How much produce did you sell at the beginning of the pandemic?
We grow a few greenhouses of greens and put a lot of crops away for storage. Mostly for our winter farm share members and to place out on our counters the one day a week we are open in the winter months. We made sure we kept those items for our members. But quickly began sourcing some great products that folks were seeking. We moved a good amount. We are thankful for the small surge in business and thankful for the new folks that have found this little farm an extension of their own backyard. We hope they stay around for years to come.

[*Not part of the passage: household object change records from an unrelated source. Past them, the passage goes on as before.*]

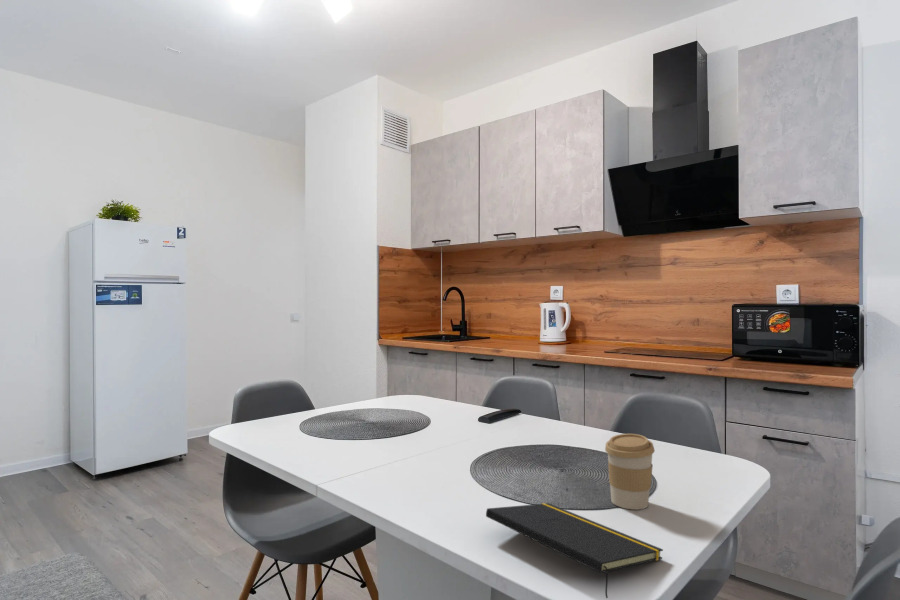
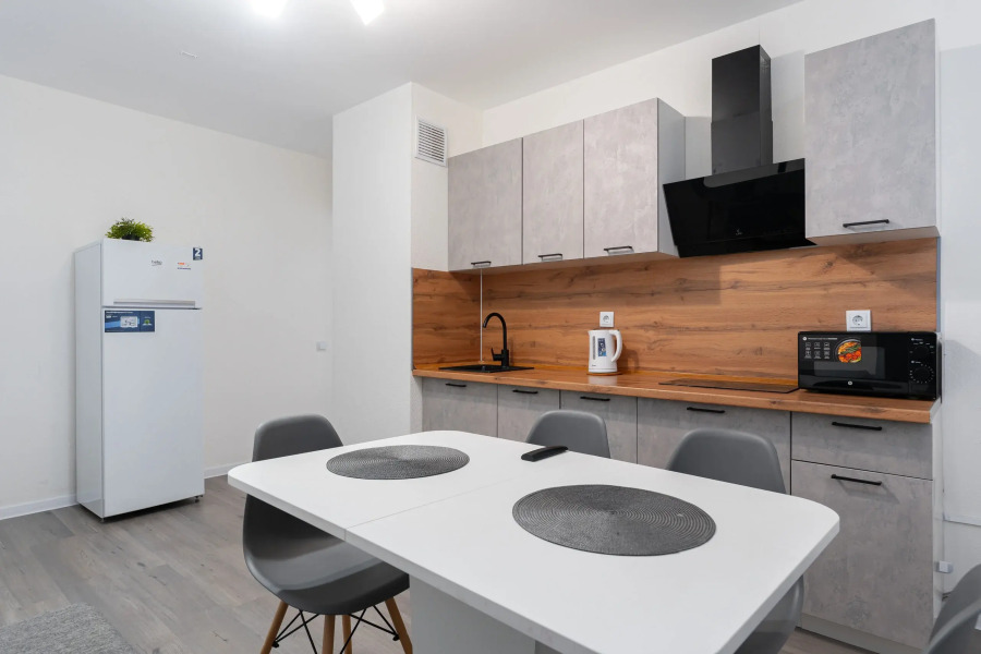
- notepad [485,502,664,599]
- coffee cup [604,433,656,510]
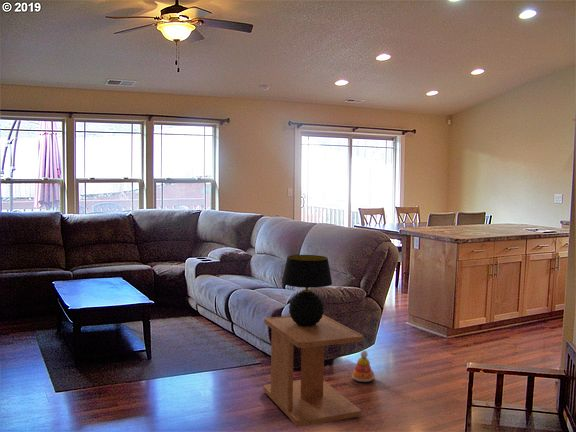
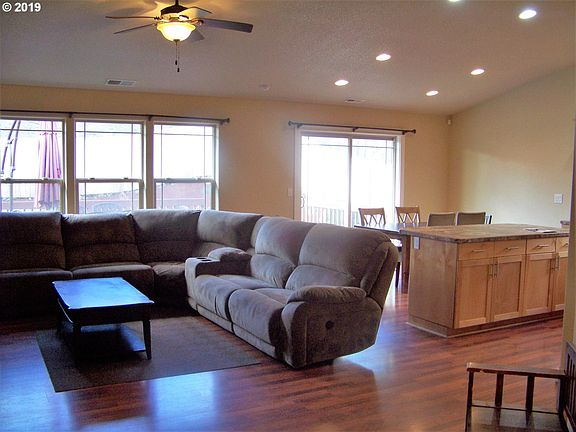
- side table [262,314,364,427]
- table lamp [281,254,333,326]
- stacking toy [351,349,374,383]
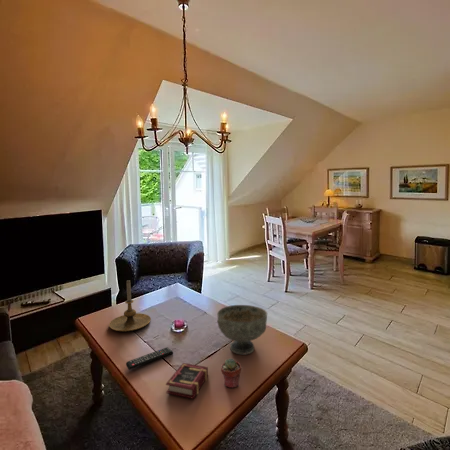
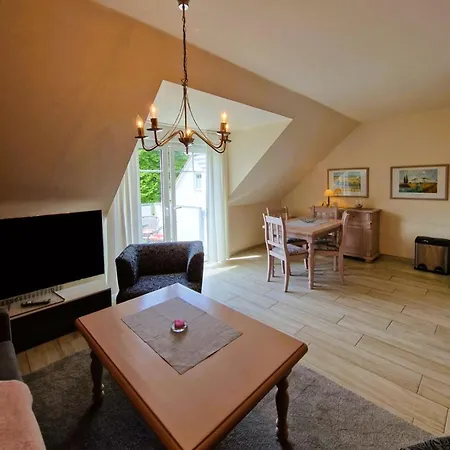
- potted succulent [220,358,242,389]
- remote control [125,346,174,371]
- book [165,362,209,400]
- decorative bowl [216,304,268,355]
- candle holder [108,279,152,332]
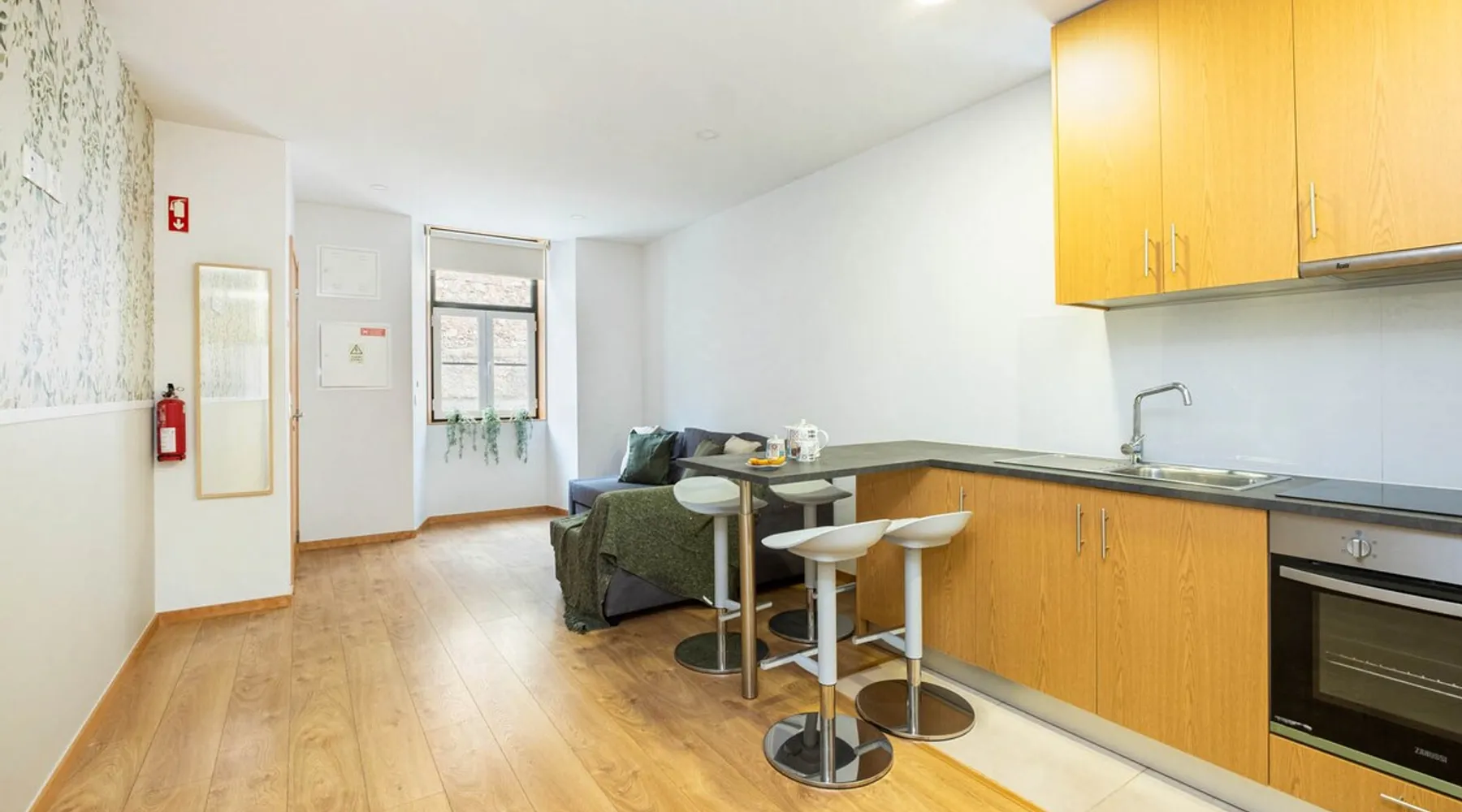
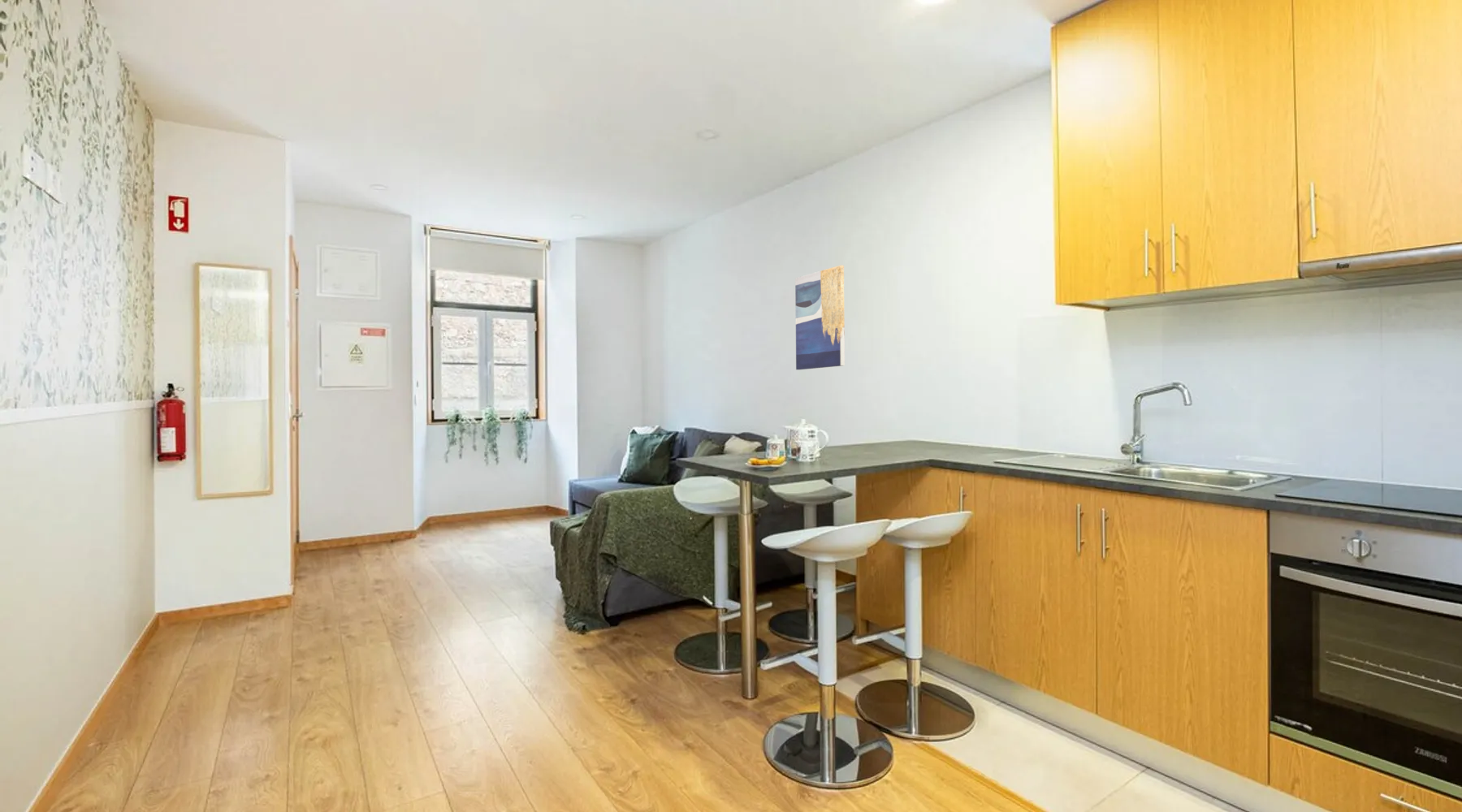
+ wall art [794,265,846,370]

What does your community look like now?
We are totally missing our family events. All which had to be cancelled this year. The sheep shearing festival, feeding hour, family nights...all just to name a few. We love welcoming people to the farm! It is why we do what we do. We have always been community-minded. We rely on our community as much as they rely on us. We are still doing what we have always been doing. A good amount of people have always known that. But many have learned recently, during all of this. Like our Senior Boxes...we fill a box with a weekly meal plan for our elderly neighbors. They love it! Wholesome, healthy meals. Our farm shares. A solid investment in your local food supply and your health! We have this old school farm stand. It is nothing like the big fancy farm stores that are all around us. It is little and outside and so old fashioned. But many grew a new appreciation for it during all this. And were thankful it stayed true to its roots.